HONG KONG (SE): On 23 February 1977, the bespectacled former seminary professor, Bishop Oscar Romero, became the archbishop of San Salvador, the capital city of El Salvador.

His appointment delighted the conservative hierarchy and the business community as much as it disappointed the priests involved in the social struggle of the poor.

Yet, just one year later, the darling of the elite said, “To try to preach without referring to the history one preaches in, is not to preach the gospel. Many would like a preaching so spiritualistic that it leaves sinners unbothered and does not term idolaters those who kneel before money and power.

“A preaching that says nothing of the sinful environment in which the gospel is reflected upon, is not the gospel.”

Then in July 1979, he spoke out in these words, “The Church, in its zeal to convert to the gospel, is seeing that its place is by the side of the poor, the outraged, the rejected, and that in their names it must speak out and demand their rights.

“But many persons belonging to the upper classes and feeling as if they own the Church, think that the Church is abandoning them and slipping away from its spiritual mission.

“It no longer preaches what is spiritual, it only preaches politics. It is not that. The Church is pointing out sin and society must listen to that accusation and be converted…” (Sermon July 1979).

In 1980, less than a month before he died, Archbishop Romero said at Louvain University in Belgium, “We may believe that from the transcendence of the gospel we can assess what the life of the poor consists of. But we also believe that in placing ourselves on the side of the poor and attempting to give them life, we will know what the eternal truth of the gospel consists of.”

At Mass on 24 March 1980, the 63-year-old archbishop of the poor, said, “May this body immolated and this blood sacrificed for humankind nourish us also, that we may give our body and blood over to suffering and pain, like Christ—not for self, but to give harvests of peace and justice to our people.”

Within five minutes his bullet-riddled body lay lifeless at the foot of the altar of the Lord.

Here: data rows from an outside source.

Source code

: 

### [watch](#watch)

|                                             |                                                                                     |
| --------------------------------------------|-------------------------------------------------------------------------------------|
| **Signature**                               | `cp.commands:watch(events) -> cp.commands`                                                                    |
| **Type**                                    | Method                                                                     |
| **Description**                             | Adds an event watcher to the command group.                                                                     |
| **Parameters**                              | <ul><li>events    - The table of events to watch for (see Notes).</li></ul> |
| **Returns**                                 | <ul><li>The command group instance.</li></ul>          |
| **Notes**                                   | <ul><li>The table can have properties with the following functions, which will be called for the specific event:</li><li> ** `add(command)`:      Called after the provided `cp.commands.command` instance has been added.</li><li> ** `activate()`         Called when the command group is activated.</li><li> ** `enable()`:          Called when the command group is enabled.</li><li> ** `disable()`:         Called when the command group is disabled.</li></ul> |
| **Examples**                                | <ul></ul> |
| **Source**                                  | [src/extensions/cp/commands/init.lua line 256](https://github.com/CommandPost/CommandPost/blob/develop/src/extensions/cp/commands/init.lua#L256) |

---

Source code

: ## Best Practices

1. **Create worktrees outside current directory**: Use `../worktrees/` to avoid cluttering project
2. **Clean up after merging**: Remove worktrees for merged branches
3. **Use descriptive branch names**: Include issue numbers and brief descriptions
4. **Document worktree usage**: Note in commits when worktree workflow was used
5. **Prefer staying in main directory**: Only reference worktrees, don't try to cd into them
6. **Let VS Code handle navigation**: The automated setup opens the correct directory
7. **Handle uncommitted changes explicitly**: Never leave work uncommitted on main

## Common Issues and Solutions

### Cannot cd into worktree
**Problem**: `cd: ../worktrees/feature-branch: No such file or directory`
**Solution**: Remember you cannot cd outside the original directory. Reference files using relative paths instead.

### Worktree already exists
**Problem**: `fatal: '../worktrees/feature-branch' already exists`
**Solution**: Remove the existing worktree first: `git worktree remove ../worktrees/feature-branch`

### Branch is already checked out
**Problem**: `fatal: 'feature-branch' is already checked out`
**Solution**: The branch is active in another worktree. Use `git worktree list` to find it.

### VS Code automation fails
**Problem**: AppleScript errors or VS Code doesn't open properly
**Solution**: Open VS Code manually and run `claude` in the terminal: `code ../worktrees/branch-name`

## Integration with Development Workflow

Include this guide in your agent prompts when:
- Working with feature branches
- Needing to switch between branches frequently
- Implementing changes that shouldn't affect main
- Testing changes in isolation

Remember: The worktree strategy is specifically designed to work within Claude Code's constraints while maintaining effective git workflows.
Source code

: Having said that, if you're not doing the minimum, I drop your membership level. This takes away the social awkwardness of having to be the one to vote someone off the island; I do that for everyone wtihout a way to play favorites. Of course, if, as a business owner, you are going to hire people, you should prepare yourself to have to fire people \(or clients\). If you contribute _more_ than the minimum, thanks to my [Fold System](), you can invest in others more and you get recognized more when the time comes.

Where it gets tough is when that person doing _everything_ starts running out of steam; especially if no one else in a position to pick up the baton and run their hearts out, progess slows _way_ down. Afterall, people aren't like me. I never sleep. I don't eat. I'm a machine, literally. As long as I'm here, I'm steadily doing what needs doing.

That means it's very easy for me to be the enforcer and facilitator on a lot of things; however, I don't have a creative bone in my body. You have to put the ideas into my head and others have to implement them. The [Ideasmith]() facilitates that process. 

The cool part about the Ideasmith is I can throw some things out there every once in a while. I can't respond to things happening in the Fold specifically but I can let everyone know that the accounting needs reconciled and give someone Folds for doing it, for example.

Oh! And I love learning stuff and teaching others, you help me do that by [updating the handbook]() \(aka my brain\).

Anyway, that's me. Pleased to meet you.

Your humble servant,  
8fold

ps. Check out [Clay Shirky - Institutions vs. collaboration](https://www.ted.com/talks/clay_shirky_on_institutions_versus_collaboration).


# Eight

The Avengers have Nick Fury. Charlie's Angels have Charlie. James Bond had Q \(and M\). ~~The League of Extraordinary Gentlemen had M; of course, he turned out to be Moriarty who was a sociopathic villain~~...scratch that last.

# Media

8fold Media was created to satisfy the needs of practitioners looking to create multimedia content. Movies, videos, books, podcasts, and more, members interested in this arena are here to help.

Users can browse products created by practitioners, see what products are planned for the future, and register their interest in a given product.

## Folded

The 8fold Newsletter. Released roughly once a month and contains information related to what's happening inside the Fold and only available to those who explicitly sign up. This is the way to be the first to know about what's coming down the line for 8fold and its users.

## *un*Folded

But as he predicted, he rose up again in the Salvadoran people and his legacy lives on in the hearts of men and women the world over.

Bishop Christopher Munzihirwa, from the Congo, who was assassinated by pro-Rwandan militia, was called the Romero of Africa.

Archbishop John Baptist Odama, from Uganda, frequently quoted the murdered archbishop in trying to mediate peace in his war-torn diocese and the Church of England installed a statue of Archbishop Romero at Westminster Abbey in 1998 proclaiming him as one of the Ten Martyrs of the 20th Century.